- _Exercise requirements_:
Images do not belong in the copy. Set down all the entries exactly.

- _Extracted material_:
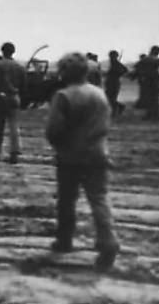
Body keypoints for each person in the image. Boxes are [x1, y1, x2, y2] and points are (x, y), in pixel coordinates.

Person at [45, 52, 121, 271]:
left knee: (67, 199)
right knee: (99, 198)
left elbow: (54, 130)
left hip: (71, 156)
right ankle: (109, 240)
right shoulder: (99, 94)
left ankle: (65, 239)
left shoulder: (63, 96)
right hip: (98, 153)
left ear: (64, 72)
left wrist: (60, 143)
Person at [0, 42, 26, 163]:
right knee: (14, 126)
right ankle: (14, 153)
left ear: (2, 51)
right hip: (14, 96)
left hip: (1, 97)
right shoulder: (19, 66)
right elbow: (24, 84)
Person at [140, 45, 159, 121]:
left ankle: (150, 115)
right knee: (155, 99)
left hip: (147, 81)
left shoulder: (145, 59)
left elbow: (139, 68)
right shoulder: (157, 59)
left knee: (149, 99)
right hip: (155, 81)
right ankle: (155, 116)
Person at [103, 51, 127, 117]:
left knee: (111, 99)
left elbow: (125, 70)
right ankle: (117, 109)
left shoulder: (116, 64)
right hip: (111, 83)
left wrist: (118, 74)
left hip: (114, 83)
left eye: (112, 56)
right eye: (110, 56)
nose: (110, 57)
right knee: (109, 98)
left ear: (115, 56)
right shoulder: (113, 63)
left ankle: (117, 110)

- _Response to the exercise_:
Body keypoints for each person in the image. Boxes are [x1, y1, x2, y2] and points are (x, y), in pixel coordinates.

Person at [45, 52, 121, 271]:
left knee: (67, 199)
right knee: (99, 198)
left elbow: (54, 130)
left hip: (71, 156)
right ankle: (109, 240)
right shoulder: (99, 94)
left ankle: (65, 239)
left shoulder: (63, 96)
right hip: (98, 153)
left ear: (64, 72)
left wrist: (60, 143)
Person at [0, 42, 26, 163]:
right knee: (14, 126)
right ankle: (14, 153)
left ear: (2, 51)
right hip: (14, 96)
left hip: (1, 97)
right shoulder: (19, 66)
right elbow: (24, 84)
Person at [140, 45, 159, 121]:
left ankle: (150, 115)
right knee: (155, 99)
left hip: (147, 81)
left shoulder: (145, 59)
left elbow: (139, 68)
right shoulder: (157, 59)
left knee: (149, 99)
right hip: (155, 81)
right ankle: (155, 116)
Person at [103, 51, 127, 117]:
left knee: (111, 99)
left elbow: (125, 70)
right ankle: (117, 109)
left shoulder: (116, 64)
right hip: (111, 83)
left wrist: (118, 74)
left hip: (114, 83)
left eye: (112, 56)
right eye: (110, 56)
nose: (110, 57)
right knee: (109, 98)
left ear: (115, 56)
right shoulder: (113, 63)
left ankle: (117, 110)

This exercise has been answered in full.